The second and final wave of the volunteers packed Tuesday night to head back home to Utah and other U.S. destinations. That was after spending the final day breaking into several groups to accomplish myriad tasks — delivering truck- and van-loads of much-needed food to patients and staff at three major hospitals, treating a handful of patients, running supplies to a local orphanage and shuttling previous patients back and forth between hospitals and home.

In the first few days after the initial quake, The Church of Jesus Christ of Latter-day Saints called on 14 doctors and nurses and a pair of licensed social workers to head down to Haiti to participate in post-quake humanitarian aid there.

For the LDS Church, it was the first such major medical-response effort and the earliest they've ever sent in mental-health counselors.
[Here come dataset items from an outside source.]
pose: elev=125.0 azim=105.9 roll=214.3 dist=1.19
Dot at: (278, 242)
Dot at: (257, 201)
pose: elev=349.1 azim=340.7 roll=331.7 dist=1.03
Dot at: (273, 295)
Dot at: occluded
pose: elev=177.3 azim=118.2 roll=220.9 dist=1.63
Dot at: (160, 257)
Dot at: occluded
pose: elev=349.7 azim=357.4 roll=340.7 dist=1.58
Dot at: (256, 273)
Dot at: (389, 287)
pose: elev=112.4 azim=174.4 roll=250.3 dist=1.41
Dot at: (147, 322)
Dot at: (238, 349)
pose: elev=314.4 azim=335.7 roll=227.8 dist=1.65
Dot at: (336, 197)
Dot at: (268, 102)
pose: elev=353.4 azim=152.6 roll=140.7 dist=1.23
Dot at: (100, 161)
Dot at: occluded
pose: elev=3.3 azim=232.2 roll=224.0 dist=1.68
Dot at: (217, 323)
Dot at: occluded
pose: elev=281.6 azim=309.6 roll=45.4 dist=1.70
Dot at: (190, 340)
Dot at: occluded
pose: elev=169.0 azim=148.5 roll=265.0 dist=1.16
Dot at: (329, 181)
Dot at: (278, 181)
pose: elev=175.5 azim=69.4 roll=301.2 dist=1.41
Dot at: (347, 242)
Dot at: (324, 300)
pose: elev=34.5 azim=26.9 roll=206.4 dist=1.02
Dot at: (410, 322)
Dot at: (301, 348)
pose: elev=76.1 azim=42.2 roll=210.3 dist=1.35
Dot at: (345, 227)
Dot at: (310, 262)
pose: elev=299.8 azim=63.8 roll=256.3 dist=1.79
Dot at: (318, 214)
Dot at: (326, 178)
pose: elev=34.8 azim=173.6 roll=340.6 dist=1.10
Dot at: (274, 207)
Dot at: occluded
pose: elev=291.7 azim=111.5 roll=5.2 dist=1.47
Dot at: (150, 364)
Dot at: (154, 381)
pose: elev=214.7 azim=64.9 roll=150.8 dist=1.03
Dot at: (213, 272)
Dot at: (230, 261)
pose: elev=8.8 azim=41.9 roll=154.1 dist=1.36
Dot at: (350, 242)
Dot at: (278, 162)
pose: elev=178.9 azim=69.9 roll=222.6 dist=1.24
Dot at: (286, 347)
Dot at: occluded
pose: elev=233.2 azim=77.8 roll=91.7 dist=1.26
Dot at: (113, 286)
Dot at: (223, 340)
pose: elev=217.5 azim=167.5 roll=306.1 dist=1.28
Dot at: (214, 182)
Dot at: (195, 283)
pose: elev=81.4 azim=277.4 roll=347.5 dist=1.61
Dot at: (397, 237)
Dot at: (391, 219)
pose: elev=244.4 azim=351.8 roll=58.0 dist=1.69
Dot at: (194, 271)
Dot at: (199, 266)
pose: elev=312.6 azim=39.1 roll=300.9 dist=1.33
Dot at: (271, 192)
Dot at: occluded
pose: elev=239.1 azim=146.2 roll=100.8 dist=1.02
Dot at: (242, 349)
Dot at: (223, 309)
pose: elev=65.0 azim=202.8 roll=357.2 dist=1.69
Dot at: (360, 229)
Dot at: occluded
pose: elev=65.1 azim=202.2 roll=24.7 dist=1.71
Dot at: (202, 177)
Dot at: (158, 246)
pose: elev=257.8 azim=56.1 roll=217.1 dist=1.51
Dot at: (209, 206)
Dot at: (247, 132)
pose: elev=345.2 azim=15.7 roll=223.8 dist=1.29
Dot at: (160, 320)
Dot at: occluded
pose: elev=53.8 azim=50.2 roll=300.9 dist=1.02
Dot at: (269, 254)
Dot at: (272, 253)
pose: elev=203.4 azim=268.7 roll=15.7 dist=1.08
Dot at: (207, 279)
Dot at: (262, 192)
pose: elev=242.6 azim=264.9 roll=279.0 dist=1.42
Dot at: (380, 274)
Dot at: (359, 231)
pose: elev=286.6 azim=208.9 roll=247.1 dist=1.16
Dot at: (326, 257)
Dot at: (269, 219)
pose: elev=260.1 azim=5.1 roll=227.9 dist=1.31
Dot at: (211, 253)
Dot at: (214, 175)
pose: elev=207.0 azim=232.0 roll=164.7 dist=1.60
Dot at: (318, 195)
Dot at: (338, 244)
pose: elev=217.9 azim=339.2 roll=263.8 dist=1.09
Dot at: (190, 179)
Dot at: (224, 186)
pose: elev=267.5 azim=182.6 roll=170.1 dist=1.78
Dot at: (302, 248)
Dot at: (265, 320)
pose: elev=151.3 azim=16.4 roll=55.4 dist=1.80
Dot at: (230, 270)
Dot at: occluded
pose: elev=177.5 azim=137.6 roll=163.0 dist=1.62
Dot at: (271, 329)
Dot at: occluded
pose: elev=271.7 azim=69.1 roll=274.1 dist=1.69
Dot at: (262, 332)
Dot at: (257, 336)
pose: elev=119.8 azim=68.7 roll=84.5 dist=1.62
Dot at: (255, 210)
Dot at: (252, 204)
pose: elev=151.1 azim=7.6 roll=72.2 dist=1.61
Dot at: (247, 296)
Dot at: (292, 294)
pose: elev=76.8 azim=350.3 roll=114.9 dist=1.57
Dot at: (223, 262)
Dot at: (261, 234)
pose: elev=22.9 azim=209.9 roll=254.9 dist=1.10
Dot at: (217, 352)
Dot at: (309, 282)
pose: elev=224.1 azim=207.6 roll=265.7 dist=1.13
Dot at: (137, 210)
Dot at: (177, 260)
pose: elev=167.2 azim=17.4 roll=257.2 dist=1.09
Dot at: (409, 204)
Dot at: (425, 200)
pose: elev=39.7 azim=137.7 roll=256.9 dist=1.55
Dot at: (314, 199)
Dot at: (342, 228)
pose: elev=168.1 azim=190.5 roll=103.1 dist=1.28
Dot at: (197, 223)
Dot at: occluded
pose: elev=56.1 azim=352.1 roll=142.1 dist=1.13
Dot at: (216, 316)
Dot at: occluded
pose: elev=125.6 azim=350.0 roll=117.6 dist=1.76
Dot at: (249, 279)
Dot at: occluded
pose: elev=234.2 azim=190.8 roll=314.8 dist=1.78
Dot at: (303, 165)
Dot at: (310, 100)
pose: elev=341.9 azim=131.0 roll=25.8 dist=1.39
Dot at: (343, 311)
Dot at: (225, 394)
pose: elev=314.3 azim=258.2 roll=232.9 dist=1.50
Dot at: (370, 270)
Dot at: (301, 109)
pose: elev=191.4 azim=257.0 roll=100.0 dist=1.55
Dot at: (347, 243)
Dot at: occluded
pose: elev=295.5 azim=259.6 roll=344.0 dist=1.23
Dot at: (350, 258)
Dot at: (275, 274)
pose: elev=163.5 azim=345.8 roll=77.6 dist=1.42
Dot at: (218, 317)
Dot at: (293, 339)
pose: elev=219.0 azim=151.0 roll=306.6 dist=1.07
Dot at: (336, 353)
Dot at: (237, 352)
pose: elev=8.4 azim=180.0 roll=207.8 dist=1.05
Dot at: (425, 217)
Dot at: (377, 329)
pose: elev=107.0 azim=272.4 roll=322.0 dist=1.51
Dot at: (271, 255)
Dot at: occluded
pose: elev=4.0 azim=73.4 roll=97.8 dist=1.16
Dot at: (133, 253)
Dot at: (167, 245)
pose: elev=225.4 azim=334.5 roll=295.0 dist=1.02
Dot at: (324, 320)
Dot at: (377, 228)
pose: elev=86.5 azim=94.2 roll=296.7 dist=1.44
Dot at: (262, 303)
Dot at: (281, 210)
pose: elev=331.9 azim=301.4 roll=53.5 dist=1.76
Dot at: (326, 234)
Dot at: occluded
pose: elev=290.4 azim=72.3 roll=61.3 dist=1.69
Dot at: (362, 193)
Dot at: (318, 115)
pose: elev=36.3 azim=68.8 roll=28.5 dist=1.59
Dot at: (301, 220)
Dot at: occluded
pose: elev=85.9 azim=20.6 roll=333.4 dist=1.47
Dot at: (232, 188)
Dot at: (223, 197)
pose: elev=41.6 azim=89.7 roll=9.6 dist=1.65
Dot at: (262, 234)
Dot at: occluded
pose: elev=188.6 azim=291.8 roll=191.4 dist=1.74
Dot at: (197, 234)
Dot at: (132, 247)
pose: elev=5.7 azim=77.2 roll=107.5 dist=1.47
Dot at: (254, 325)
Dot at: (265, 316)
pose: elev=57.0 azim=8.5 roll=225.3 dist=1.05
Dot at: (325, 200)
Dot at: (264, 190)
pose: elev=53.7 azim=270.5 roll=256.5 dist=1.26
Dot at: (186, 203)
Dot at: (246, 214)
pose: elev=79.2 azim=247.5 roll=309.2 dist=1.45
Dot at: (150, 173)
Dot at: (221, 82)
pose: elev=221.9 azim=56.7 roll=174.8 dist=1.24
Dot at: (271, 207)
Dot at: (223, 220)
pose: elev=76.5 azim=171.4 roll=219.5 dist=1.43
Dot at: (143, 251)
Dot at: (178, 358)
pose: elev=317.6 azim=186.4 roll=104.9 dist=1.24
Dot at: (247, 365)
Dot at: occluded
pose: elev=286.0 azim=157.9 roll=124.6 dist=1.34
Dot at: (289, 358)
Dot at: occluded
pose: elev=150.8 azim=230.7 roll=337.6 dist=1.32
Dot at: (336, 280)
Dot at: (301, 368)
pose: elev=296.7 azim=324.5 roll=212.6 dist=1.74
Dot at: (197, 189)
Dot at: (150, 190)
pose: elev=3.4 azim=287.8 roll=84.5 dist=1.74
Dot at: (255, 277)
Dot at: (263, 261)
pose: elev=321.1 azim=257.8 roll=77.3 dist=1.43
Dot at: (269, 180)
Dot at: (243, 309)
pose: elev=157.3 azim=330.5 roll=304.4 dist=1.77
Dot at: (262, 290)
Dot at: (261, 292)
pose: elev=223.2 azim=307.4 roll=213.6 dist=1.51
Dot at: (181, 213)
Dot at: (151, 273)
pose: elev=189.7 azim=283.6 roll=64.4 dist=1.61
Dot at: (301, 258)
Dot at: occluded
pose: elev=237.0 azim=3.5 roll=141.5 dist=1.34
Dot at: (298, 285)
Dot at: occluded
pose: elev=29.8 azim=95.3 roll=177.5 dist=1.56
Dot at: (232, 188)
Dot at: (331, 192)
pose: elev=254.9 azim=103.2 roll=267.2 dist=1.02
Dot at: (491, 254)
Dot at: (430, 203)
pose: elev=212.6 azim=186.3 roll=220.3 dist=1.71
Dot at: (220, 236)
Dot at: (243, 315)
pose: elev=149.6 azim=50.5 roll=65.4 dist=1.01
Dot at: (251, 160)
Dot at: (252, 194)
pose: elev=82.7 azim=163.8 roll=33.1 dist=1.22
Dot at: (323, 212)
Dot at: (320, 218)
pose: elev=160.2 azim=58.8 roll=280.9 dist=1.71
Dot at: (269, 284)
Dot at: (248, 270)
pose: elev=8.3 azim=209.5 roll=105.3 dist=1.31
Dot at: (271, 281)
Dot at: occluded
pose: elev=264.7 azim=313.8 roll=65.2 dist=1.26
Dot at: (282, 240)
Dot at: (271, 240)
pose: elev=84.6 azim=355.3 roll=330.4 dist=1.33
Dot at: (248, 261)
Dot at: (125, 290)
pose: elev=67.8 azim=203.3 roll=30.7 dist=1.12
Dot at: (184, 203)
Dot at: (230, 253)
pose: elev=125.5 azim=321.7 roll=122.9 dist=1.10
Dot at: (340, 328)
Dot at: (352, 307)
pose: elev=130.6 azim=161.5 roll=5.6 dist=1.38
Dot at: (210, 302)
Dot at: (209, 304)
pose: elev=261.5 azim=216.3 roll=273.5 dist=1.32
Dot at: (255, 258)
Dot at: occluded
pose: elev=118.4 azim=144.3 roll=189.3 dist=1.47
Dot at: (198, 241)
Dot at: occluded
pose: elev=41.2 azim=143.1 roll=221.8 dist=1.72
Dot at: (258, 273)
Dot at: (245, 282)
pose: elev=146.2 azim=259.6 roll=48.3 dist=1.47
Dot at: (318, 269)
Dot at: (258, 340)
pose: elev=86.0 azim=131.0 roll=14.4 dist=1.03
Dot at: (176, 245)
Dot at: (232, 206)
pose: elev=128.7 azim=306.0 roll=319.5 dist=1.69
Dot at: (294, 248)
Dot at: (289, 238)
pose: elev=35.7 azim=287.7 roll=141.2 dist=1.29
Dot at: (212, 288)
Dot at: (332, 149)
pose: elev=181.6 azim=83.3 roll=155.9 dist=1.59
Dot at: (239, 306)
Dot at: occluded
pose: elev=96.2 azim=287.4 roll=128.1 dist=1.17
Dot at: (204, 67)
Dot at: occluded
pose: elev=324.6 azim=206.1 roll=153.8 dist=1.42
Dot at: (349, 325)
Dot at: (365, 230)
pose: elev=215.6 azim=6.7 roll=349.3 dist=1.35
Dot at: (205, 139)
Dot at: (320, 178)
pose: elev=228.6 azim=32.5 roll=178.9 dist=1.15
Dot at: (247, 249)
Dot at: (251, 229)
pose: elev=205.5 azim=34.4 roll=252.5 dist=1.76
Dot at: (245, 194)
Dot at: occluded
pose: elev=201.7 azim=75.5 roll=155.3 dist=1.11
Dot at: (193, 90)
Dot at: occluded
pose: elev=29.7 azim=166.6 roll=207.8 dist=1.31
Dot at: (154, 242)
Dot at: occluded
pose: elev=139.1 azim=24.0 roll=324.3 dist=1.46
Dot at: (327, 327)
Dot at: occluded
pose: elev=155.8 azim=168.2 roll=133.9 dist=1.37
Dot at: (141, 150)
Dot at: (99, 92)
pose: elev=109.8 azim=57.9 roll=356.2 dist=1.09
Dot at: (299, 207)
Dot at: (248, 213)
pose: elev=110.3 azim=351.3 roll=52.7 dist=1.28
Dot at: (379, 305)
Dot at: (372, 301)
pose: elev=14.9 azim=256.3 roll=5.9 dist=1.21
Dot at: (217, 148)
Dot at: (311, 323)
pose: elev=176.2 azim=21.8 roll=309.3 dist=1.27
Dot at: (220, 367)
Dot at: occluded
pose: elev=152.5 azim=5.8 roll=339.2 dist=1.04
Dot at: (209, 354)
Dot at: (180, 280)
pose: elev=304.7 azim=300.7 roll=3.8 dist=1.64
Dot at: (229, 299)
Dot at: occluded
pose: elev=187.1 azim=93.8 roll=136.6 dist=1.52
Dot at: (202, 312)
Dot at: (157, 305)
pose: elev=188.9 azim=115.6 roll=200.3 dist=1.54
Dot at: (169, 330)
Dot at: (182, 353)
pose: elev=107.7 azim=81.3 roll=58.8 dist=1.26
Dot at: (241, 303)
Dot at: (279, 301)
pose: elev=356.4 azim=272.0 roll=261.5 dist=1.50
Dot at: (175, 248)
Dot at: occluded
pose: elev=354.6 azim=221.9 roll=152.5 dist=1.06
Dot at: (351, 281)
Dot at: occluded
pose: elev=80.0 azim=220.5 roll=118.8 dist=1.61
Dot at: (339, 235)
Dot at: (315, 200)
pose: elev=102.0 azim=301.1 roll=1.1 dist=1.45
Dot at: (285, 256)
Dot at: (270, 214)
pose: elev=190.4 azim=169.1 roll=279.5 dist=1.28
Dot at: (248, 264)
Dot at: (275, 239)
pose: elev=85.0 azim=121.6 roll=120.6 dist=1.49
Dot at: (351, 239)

Of added benefit was the fact that a half-dozen of the participants spoke either Haitian Creole or French.

"To be able to not only provide the medical care but to do it in the language that's required is pretty important so that there is no misunderstanding in rendering the services," said Lynn Samsel, the church's director of humanitarian emergency response and community services.

For team members, it was a memorable and life-changing experience.

"For me, it was the immensity of the catastrophe, feeling like literally every square inch of that part of the country was affected," said Mark Rampton, a doctor from Corvallis, Ore. "The amount of injury, physical displacement, loss of job, loss of home, loss of family and loss of life is something beyond anything I could have ever imagined."

For Alpine doctor Dan Egan, "the immensity and score of the destruction in Haiti was sort of like kicking a man when he was already down."

And yet, the medical team members saw glimpses of hope.

"The Haitian people are sensitive," Egan said. "They're a very strong, polite people."

The medical volunteers were pleased with the results of such an inaugural effort of sending a team steeped with trauma and orthopedic specialists so soon into a such a disaster area. The church had sent smaller groups into disaster areas such as after Hurricane Katrina.